Batch transportation
Pigs are used in product pipelines to physically separate, or “batch,” the variety of hydrocarbons that are transported through the line. Product pipelines may simultaneously transport gasoline, diesel fuel, fuel oils, and other products, which are kept separated by batching pigs.
Prevention of solid accumulation and corrosion
Crude-oil pipelines are sometimes pigged to keep water and solids from accumulating in low spots and creating corrosion cells. This can be especially necessary when flow velocities are less than 3 ft/sec.
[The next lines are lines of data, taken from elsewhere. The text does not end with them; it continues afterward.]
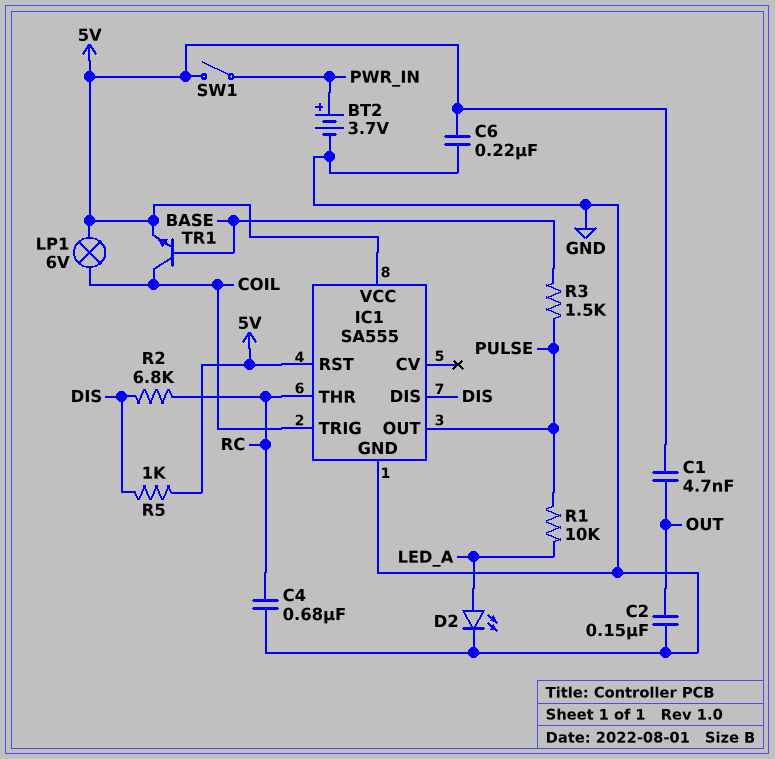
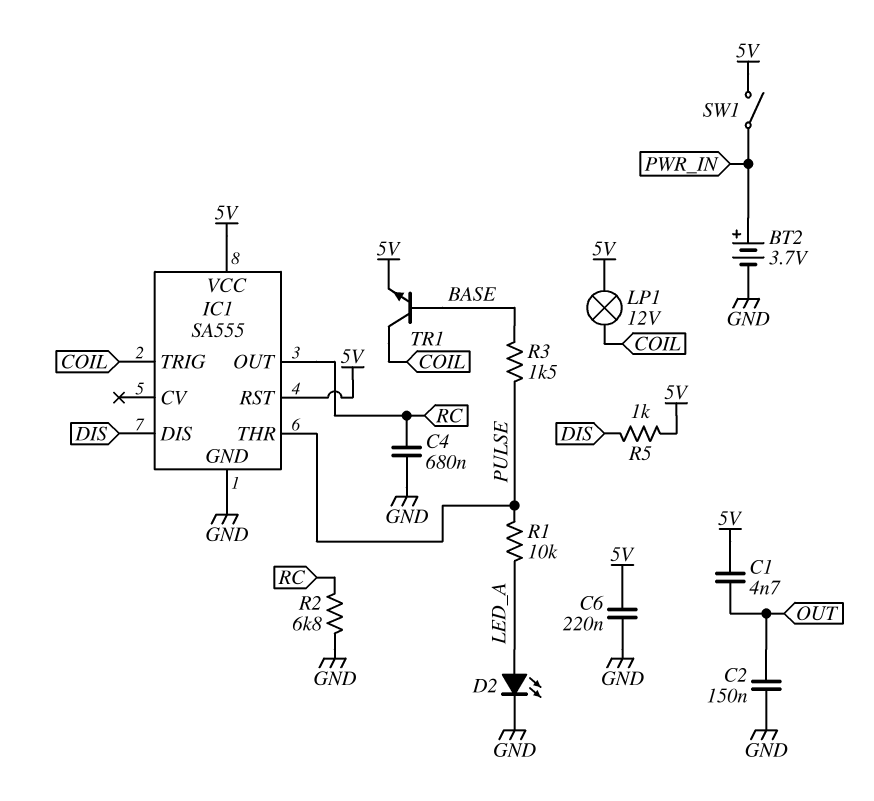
IC1 pin OUT: PULSE -> RC
IC1 pin THR: RC -> PULSE
LP1: lamp 6V (5V, COIL) -> lamp 12V (5V, COIL)
R2: 6.8k (DIS, RC) -> 6.8k (GND, RC)

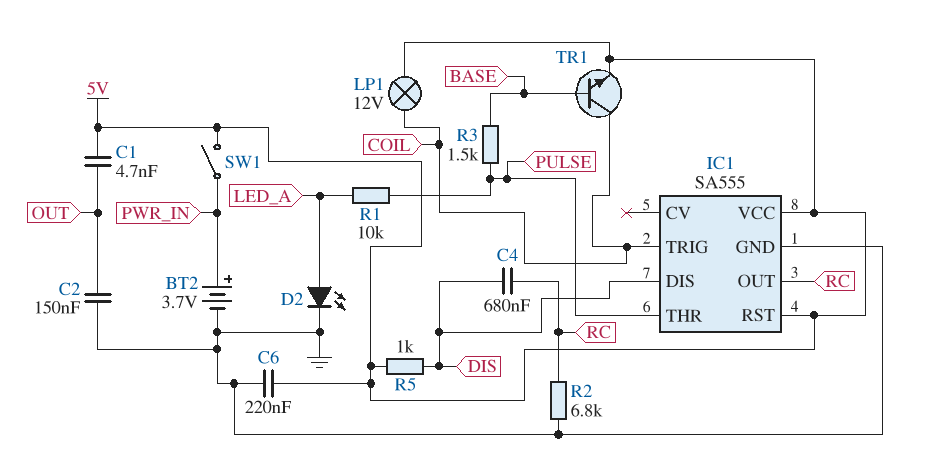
C4: 680nF (GND, RC) -> 680nF (DIS, RC)

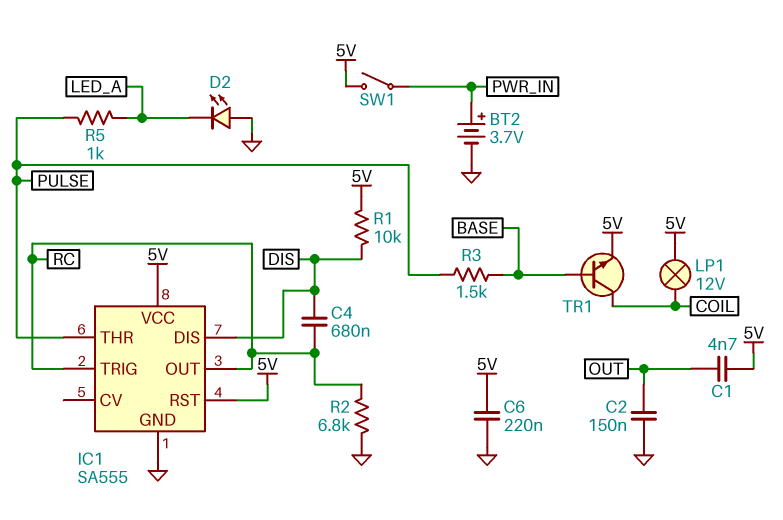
D2: LED (A LED_A, K GND) -> LED (A GND, K LED_A)
IC1 pin TRIG: COIL -> RC
R1: 10k (LED_A, PULSE) -> 10k (5V, DIS)
R5: 1k (5V, DIS) -> 1k (LED_A, PULSE)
Multiphase pipelines may have to be pigged frequently to limit liquid holdup and minimize the slug volumes of liquid which can be generated by the system.
Coating
Pigs may be used to apply internal pipe coatings, such as epoxy coating materials, in operating pipelines. Pigs may also be used with corrosion inhibitors to distribute and coat the entire internal wetted perimeter.
Inspection
Pigs are being used more frequently as inspection tools. Gauging or sizing pigs are typically run following the completion of new construction or line repair to determine if there are any internal obstructions, bends, or buckles in the pipe. Pigs can also be equipped with cameras to allow viewing of the pipe internals. Electronic intelligent, or smart, “pigs” that use magnetic and ultrasonic systems have been developed and refined that locate and measure internal and external corrosion pitting, dents, buckles, and any other anomalies in the pipe wall.
Intelligent pigs
The accuracy of location and measurement of anomalies by the intelligent pigs has continued to improve. Initially, the electronics and power systems were so large that intelligent pigs could be used only in lines 30 in. and greater in size. The continued sophistication and miniaturization of the electronic systems used in the intelligent pigs has allowed the development of smaller pigs that can be used in small-diameter pipelines. Newly enacted DOT pipeline-integrity regulations and rules acknowledge the effectiveness of the intelligent pigs and incorporate their use in the pipeline-integrity testing process.